• Exercise directions: Go through the records below and report each line with "Zelda" in it.
_ _ _ _ _ _ _
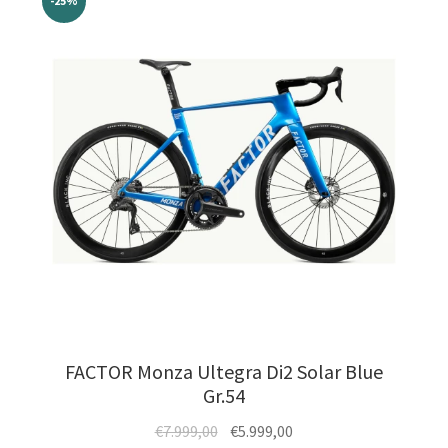
auf.
-25%
Die
Optionen
können
auf
der
Produktseite
gewählt
werden
FACTOR Monza Ultegra Di2 Solar Blue
Gr.54
Ursprünglicher
Aktueller
€
7.999,00
€
5.999,00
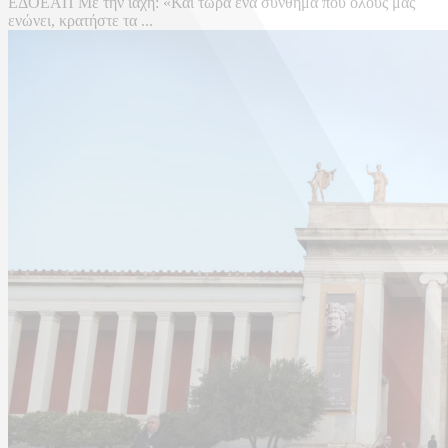
ΕΔΟΕΑΠ Με την ιαχή: «Και τώρα ένα σύνθημα που όλους μας
ενώνει, κρατήστε τα ...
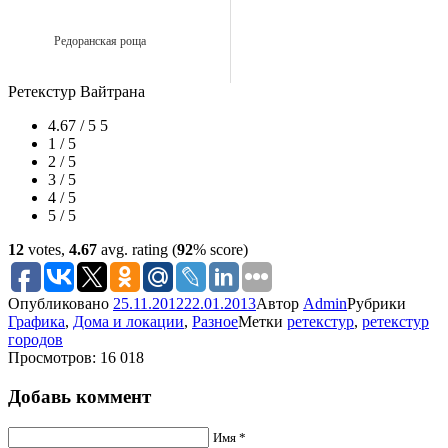
Редоранская роща
Ретекстур Вайтрана
4.67 / 5
5
1 / 5
2 / 5
3 / 5
4 / 5
5 / 5
12
votes,
4.67
avg. rating (
92
% score)
Опубликовано
25.11.2012
22.01.2013
Автор
Admin
Рубрики
Графика
,
Дома и локации
,
Разное
Метки
ретекстур
,
ретекстур
городов
Просмотров: 16 018
Добавь коммент
Имя *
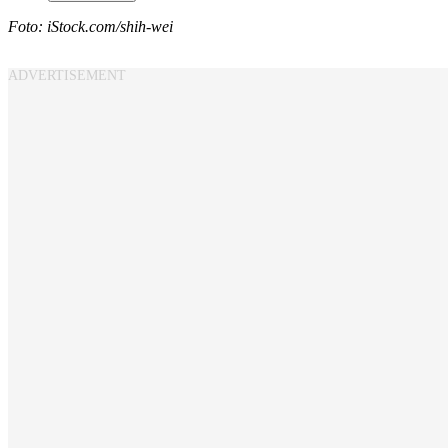
Foto: iStock.com/
shih-wei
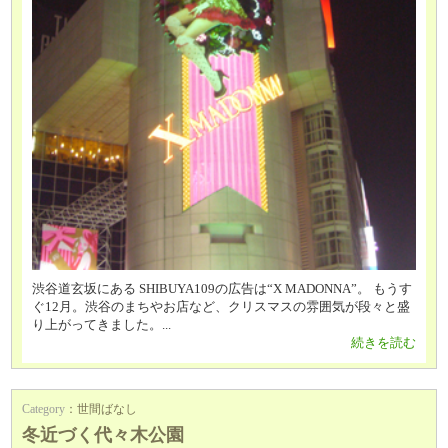
渋谷道玄坂にある SHIBUYA109の広告は“X MADONNA”。 もうす
ぐ12月。渋谷のまちやお店など、クリスマスの雰囲気が段々と盛
り上がってきました。...
続きを読む
Category
：
世間ばなし
冬近づく代々木公園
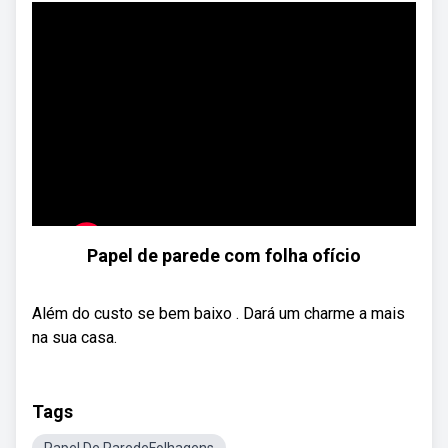
Papel de parede com folha ofício
Além do custo se bem baixo . Dará um charme a mais
na sua casa.
Tags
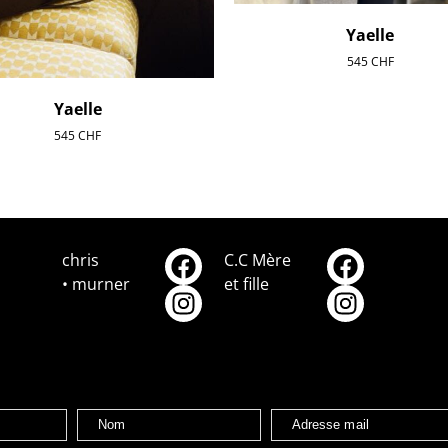
Yaelle
545
CHF
Yaelle
545
CHF
chris
C.C Mère
• murner
et fille
Nom
Adresse mail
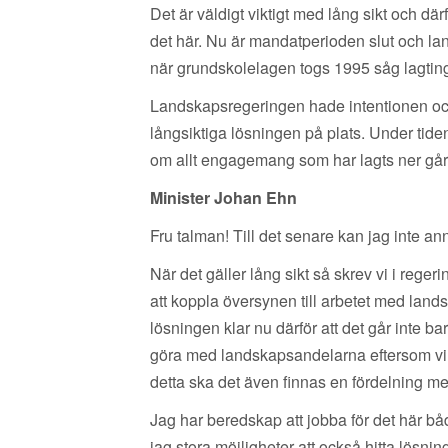
Det är väldigt viktigt med lång sikt och dä
det här. Nu är mandatperioden slut och l
när grundskolelagen togs 1995 såg lagtinget
Landskapsregeringen hade intentionen och de
långsiktiga lösningen på plats. Under ti
om allt engagemang som har lagts ner går 
Minister Johan Ehn
Fru talman! Till det senare kan jag inte anna
När det gäller lång sikt så skrev vi i rege
att koppla översynen till arbetet med land
lösningen klar nu därför att det går inte b
göra med landskapsandelarna eftersom vi 
detta ska det även finnas en fördelning me
Jag har beredskap att jobba för det här båd
jag stora möjligheter att också hitta lösnin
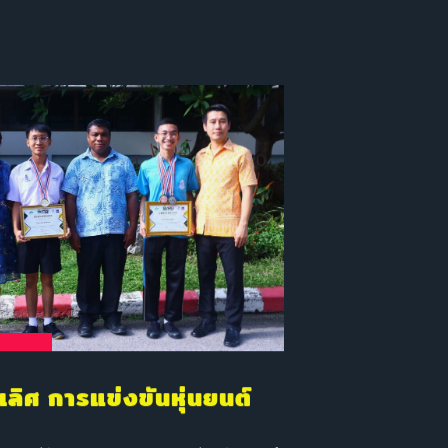
ลิศ การแข่งขันหุ่นยนต์
กับ ชุมนุมหุ่นยนต์ โรงเรียนหัวหิน ได้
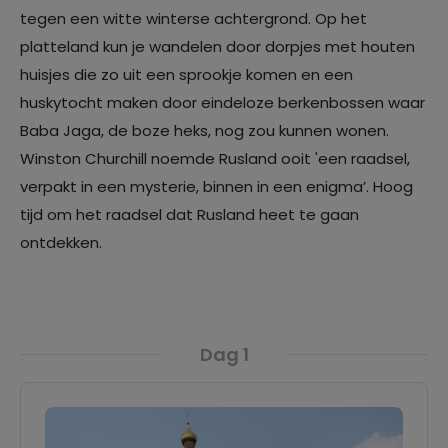
tegen een witte winterse achtergrond. Op het
platteland kun je wandelen door dorpjes met houten
huisjes die zo uit een sprookje komen en een
huskytocht maken door eindeloze berkenbossen waar
Baba Jaga, de boze heks, nog zou kunnen wonen.
Winston Churchill noemde Rusland ooit 'een raadsel,
verpakt in een mysterie, binnen in een enigma’. Hoog
tijd om het raadsel dat Rusland heet te gaan
ontdekken.
Dag 1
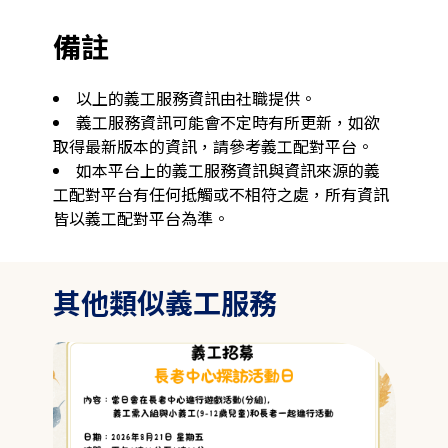
備註
以上的義工服務資訊由社職提供。
義工服務資訊可能會不定時有所更新，如欲
取得最新版本的資訊，請參考義工配對平台。
如本平台上的義工服務資訊與資訊來源的義
工配對平台有任何抵觸或不相符之處，所有資訊
皆以義工配對平台為準。
其他類似義工服務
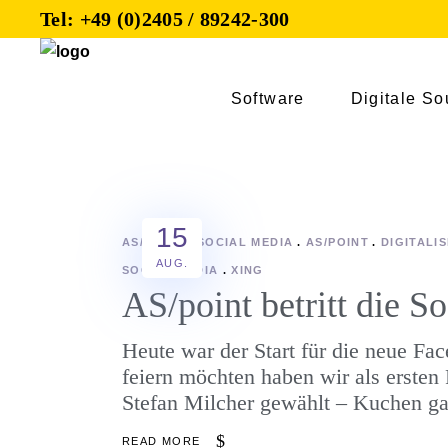
Tel: +49 (0)2405 / 89242-300
Software
Digitale So
15
AS/POINT
SOCIAL MEDIA
AS/POINT
DIGITALI
AUG.
SOCIAL MEDIA
XING
AS/point betritt die S
Heute war der Start für die neue Fa
feiern möchten haben wir als ersten
Stefan Milcher gewählt – Kuchen g
READ MORE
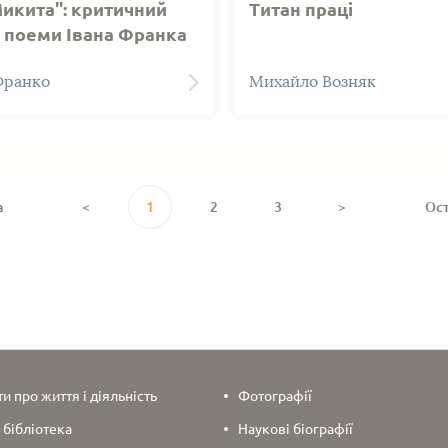
Микита": критичний
Титан праці
р поеми Івана Франка
Возняк М. Титан праці. Ль
Франко
Михайло Возняк
Видавництво "Вільна Укра
1946. 94 с.
а
<
1
2
3
>
Ос
 про життя і діяльність
Фотографії
 бібліотека
Наукові біографії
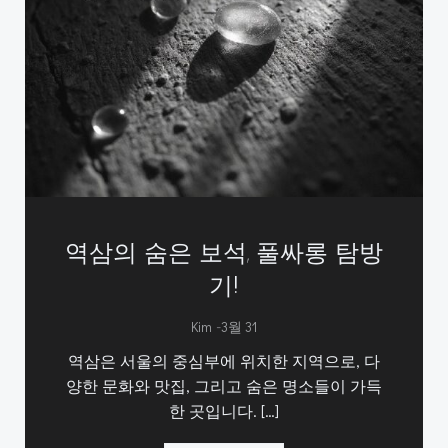
역삼의 숨은 보석, 풀싸롱 탐방
기!
-
Kim
3월 31
역삼은 서울의 중심부에 위치한 지역으로, 다
양한 문화와 맛집, 그리고 숨은 명소들이 가득
한 곳입니다. […]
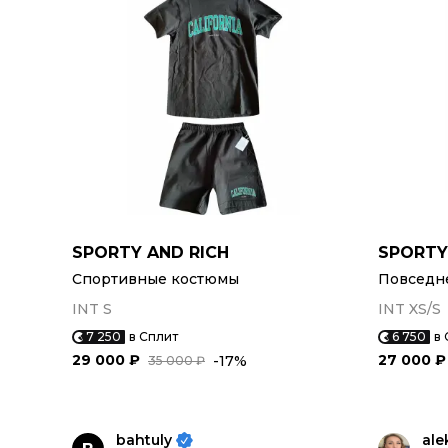
SPORTY AND RICH
SPORTY
Спортивные костюмы
Повседн
INT S
INT XS/S
7 250
в Сплит
6 750
в 
29 000 ₽
27 000 ₽
-17%
35 000 ₽
bahtuly
ale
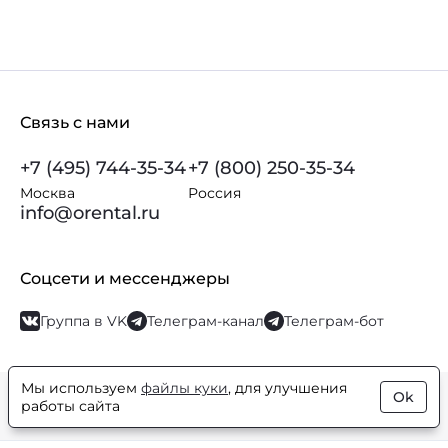
Связь с нами
+7 (495) 744-35-34
+7 (800) 250-35-34
Москва
Россия
info@orental.ru
Соцсети и мессенджеры
Группа в VK
Телеграм-канал
Телеграм-бот
Мы используем
файлы куки
, для улучшения
Ok
© Orental.ru 2007–2026
Интернет-магазин парфюмерии и
работы сайта
косметики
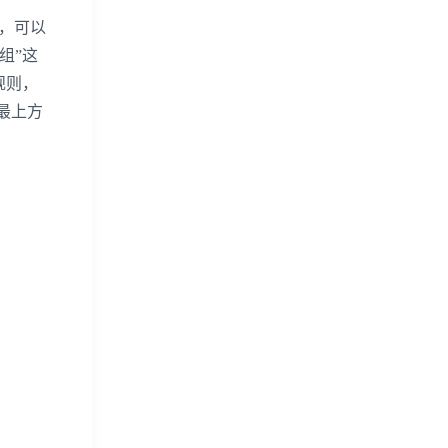
，可以
组”这
规则，
最上方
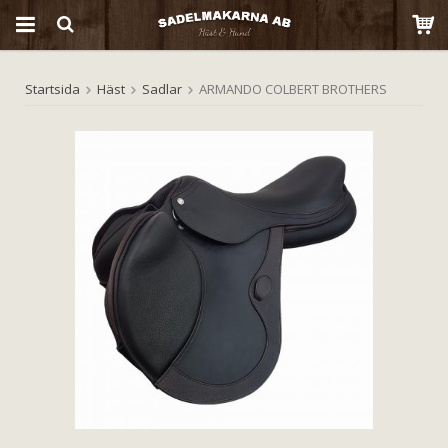
Startsida
Häst
Sadlar
ARMANDO COLBERT BROTHERS
Produkten har blivit tillagd i varukorgen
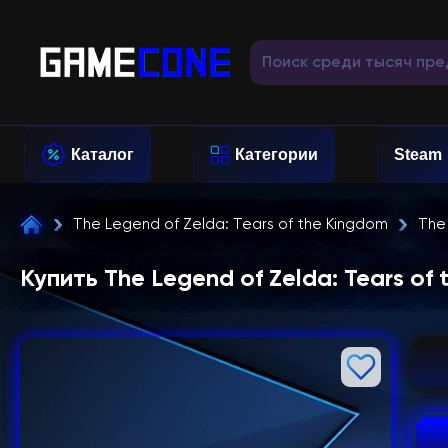
Каталог
Категории
Steam
The Legend of Zelda: Tears of the Kingdom
The 
Купить The Legend of Zelda: Tears of 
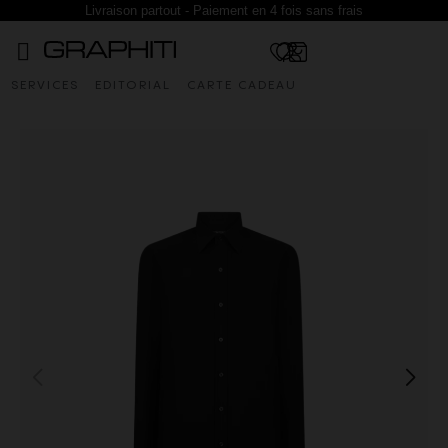
Livraison partout - Paiement en 4 fois sans frais
SERVICES
EDITORIAL
CARTE CADEAU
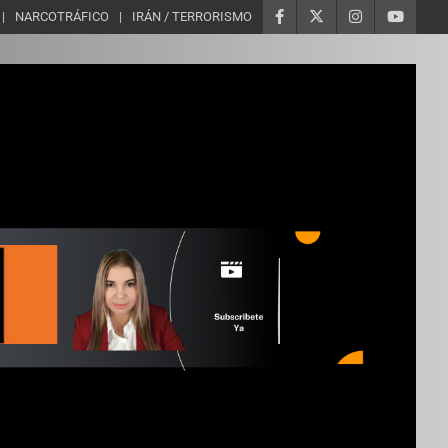
NARCOTRÁFICO
IRÁN / TERRORISMO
_ _ _ _ _ _ _
• Answer section:
The Legend of Zelda: Tears of the Kingdom
Купить The Legend of Zelda: Tears of 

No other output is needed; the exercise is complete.